Livia blickte sie lange an. Wie die Wahrsagerin da saß, im Zwielicht ihres Wagens, sah sie Vivanas Mutter so ähnlich, dass es schmerzte. »Du bist immer bei uns willkommen«, sagte sie, sanfter nun. »Wenn du es dir anders überlegst, lass es uns wissen.«
In diesem Moment fühlte sich Vivana so zerrissen, dass sie am liebsten davongelaufen wäre. Warum war es so schwer, eine Heimat zu finden, einen Ort, wo sie hingehörte?
»Ich sehe jetzt nach den Pferden.« Sie öffnete die Tür und verließ den Wagen.
Jasper Brent war nicht erfreut, als er erfuhr, dass Lady Sarka noch mehr Arbeiter brauchte. Nachdem er die Nachricht gelesen hatte, knallte er sie auf seinen Schreibtisch und knurrte etwas von einem wichtigen Auftrag, den er nun in den Wind schreiben könne. Doch der Reeder wagte nicht, sich der Anweisung zu widersetzen. Er schluckte seinen Zorn herunter, sagte gepresst, dass es ihm stets eine Ehre sei, Lady Sarka zu dienen, und versprach, seine Leute so schnell wie möglich zum Palast zu schicken. Liam hatte Mitleid mit ihm.

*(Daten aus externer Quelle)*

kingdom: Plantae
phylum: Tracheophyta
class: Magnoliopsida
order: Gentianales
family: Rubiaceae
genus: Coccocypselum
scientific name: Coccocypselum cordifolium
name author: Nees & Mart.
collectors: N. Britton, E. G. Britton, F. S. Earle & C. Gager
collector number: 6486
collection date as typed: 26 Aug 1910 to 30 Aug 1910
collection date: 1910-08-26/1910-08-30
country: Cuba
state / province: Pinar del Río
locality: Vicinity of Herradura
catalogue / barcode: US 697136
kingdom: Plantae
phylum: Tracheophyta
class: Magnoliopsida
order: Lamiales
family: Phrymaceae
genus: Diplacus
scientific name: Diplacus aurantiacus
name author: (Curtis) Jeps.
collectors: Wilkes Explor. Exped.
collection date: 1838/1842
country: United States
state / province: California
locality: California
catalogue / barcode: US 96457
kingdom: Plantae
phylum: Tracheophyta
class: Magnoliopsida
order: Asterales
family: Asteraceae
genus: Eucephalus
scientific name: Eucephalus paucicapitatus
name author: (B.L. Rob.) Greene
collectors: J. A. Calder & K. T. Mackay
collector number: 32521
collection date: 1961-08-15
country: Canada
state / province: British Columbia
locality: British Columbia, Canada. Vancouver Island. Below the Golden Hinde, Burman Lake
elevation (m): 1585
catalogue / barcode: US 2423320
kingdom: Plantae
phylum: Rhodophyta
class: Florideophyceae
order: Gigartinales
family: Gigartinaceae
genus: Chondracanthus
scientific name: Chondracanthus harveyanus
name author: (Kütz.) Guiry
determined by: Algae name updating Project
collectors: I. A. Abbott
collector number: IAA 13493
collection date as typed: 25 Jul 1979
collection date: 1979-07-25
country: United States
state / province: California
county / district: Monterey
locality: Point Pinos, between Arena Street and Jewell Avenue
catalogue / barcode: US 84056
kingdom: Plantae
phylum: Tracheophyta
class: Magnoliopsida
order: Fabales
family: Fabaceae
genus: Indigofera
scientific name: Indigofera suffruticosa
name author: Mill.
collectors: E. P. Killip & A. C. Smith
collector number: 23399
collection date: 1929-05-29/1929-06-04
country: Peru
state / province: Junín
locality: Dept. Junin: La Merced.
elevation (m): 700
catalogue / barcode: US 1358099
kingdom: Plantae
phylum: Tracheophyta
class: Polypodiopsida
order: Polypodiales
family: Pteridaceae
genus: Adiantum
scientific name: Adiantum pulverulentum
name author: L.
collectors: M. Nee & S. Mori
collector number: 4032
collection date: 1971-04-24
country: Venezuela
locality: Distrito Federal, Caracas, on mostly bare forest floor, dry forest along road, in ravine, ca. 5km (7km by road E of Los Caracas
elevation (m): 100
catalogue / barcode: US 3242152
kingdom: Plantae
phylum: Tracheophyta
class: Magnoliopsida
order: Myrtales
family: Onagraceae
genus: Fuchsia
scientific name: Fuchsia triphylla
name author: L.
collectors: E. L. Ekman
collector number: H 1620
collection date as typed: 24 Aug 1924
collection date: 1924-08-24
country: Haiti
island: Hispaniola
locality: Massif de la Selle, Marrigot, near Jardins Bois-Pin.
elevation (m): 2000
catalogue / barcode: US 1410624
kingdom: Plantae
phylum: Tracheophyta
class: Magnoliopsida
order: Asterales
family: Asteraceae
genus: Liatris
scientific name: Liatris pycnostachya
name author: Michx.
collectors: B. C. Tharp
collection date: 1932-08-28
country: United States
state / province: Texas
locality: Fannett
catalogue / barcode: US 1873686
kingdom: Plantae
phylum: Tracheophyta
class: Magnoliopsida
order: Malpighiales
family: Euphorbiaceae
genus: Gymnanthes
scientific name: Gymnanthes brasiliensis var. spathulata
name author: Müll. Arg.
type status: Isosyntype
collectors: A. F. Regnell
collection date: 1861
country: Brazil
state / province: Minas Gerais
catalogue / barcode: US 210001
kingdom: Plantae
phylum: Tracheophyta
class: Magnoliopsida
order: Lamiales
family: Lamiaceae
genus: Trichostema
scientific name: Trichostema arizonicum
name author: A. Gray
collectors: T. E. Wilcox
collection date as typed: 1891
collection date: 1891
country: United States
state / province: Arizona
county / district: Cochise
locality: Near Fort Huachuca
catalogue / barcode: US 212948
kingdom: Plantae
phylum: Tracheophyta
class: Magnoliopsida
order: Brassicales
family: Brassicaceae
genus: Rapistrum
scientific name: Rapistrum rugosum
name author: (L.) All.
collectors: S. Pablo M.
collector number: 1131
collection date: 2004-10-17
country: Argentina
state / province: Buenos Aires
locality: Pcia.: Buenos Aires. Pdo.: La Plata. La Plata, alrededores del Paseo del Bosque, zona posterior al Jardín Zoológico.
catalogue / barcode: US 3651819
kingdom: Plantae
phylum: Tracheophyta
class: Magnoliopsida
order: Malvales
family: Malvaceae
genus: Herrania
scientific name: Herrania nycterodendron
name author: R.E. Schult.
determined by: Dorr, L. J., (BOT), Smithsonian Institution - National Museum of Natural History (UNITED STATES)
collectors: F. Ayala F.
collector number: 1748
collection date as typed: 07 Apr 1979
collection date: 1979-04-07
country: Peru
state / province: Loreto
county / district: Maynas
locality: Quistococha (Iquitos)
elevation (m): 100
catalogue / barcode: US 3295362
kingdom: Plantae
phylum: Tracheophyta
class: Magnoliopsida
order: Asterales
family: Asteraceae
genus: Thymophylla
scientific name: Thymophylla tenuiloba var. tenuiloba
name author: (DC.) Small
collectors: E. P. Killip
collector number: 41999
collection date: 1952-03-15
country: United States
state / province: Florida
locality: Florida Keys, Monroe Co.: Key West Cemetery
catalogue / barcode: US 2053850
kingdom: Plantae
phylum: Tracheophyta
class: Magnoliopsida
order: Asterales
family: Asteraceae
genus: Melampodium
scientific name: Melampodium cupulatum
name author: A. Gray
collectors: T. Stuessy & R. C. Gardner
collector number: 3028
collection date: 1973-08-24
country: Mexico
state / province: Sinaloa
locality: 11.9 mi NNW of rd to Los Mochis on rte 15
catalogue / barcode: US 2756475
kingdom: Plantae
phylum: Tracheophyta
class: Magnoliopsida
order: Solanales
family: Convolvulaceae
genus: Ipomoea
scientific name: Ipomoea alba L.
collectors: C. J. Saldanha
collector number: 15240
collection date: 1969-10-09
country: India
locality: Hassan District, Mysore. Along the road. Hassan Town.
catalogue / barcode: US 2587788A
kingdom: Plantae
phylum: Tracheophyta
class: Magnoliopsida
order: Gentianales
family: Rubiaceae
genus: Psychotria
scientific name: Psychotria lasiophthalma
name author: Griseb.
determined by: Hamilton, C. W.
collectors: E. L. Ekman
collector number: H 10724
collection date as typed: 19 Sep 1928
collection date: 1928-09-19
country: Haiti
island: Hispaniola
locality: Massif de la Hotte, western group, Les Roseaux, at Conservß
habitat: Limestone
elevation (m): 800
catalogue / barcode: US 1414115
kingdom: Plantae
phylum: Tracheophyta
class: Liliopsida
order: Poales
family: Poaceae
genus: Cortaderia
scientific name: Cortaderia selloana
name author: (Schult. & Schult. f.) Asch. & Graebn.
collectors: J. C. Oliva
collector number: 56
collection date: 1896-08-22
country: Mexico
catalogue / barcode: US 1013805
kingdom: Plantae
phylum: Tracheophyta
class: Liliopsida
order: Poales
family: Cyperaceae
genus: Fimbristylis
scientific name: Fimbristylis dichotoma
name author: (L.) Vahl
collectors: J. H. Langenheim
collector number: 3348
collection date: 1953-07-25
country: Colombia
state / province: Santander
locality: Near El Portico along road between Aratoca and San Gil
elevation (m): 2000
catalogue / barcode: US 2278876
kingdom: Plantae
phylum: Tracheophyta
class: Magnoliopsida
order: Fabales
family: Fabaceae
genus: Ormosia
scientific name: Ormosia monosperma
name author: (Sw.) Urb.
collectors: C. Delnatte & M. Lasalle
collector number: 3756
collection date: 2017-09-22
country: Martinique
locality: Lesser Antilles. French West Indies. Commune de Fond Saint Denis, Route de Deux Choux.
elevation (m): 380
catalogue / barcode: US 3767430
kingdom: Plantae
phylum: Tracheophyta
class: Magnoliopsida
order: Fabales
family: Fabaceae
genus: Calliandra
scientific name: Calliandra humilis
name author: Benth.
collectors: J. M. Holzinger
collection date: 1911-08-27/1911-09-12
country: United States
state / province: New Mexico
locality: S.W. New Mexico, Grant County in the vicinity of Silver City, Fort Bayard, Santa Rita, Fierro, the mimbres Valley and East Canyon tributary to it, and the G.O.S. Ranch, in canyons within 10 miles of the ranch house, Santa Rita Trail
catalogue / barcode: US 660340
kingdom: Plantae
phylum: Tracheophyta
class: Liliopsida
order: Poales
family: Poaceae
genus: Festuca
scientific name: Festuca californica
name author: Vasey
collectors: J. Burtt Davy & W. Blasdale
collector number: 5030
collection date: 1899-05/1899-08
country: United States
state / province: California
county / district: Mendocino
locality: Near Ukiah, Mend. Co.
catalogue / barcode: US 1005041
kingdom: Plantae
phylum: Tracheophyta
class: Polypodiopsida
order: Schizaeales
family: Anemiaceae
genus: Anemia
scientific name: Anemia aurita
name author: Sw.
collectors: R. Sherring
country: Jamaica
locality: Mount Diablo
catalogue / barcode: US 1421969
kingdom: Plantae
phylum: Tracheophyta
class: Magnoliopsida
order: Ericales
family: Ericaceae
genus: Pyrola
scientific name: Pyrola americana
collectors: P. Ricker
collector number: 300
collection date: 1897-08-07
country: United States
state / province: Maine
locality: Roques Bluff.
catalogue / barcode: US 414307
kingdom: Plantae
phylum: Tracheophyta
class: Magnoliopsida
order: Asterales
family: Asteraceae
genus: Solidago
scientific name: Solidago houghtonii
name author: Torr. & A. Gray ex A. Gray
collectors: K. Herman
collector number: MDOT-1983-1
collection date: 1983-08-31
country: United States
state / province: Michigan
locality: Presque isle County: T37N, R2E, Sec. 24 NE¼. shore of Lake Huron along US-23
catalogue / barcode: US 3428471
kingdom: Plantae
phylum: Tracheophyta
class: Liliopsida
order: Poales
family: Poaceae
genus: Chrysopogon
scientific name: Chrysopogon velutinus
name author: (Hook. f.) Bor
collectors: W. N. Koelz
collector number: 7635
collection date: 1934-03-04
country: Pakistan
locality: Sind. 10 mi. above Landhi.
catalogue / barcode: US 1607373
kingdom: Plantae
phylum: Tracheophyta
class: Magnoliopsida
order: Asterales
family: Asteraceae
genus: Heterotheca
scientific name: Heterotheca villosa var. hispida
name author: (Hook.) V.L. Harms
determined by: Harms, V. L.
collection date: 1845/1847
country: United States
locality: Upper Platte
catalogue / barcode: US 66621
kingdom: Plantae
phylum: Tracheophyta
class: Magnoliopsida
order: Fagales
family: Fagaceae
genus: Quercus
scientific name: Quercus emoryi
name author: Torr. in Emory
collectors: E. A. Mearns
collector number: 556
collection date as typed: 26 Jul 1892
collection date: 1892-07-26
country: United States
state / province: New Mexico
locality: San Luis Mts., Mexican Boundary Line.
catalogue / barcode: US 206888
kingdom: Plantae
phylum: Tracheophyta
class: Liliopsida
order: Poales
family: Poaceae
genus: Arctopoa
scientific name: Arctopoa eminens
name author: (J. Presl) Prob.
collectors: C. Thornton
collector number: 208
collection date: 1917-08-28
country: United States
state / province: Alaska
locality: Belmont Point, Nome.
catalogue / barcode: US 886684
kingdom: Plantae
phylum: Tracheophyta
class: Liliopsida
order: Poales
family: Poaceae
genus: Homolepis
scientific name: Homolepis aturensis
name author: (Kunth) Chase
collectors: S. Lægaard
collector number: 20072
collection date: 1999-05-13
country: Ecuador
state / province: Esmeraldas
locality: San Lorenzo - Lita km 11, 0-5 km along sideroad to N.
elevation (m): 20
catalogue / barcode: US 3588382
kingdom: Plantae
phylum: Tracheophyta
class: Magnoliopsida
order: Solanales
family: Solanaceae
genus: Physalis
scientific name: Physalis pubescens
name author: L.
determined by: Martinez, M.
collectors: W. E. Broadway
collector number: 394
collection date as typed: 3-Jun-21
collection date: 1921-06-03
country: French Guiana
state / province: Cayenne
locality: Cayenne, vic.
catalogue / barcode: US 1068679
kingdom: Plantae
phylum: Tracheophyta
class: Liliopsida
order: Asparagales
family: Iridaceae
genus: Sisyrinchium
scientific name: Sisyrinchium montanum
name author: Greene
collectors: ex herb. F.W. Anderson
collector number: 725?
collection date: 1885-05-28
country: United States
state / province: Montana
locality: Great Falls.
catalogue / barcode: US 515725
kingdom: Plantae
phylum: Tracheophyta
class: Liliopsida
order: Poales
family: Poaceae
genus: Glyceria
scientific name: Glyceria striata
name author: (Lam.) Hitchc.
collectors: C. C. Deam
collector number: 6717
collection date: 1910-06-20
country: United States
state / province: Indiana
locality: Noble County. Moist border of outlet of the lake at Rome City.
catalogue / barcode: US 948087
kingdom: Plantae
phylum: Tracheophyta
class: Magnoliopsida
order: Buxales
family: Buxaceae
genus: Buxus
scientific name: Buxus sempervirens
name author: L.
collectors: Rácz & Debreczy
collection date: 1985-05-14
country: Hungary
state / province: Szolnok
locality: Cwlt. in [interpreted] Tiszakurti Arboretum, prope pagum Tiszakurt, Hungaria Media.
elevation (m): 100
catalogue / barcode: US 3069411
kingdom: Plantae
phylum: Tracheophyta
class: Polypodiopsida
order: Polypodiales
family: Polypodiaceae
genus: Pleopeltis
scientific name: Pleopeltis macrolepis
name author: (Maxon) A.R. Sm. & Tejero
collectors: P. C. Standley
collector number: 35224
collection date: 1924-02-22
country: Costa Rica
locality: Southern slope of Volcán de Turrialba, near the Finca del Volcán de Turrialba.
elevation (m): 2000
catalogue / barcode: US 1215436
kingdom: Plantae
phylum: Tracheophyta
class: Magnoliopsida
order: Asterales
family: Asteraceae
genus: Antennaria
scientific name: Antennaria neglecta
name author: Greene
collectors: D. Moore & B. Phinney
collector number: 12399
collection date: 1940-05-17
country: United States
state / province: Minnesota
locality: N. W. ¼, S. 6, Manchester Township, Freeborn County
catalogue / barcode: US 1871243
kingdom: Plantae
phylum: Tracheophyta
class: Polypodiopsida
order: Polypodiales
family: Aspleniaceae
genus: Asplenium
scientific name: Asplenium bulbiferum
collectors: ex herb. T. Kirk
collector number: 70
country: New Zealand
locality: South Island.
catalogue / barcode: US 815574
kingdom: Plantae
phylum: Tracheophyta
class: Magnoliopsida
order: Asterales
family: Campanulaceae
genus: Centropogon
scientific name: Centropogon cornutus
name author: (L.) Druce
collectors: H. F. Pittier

Kurz darauf verließ er die Reederei. Als er sich gerade auf den Rückweg machen wollte, bemerkte er auf der anderen Seite des Kanals eine Gruppe von Männern. Man sah ihnen auf den ersten Blick an, dass sie nicht aus Bradost stammten. Sie hatten dunkle Haut und trugen Kopftücher und bunte Westen über den Leinenhemden, an ihren Gürteln hingen Messer.
Manusch.
Plötzlich sah er Vivana vor sich, wie sie vor dem Gemälde in Quindals Haus stand, ein jüngeres Ebenbild ihrer wunderschönen Mutter. Seltsam, wie gut er sich trotz ihrer kurzen Begegnung an ihr Gesicht erinnern konnte. Als würde er sie schon eine Ewigkeit kennen.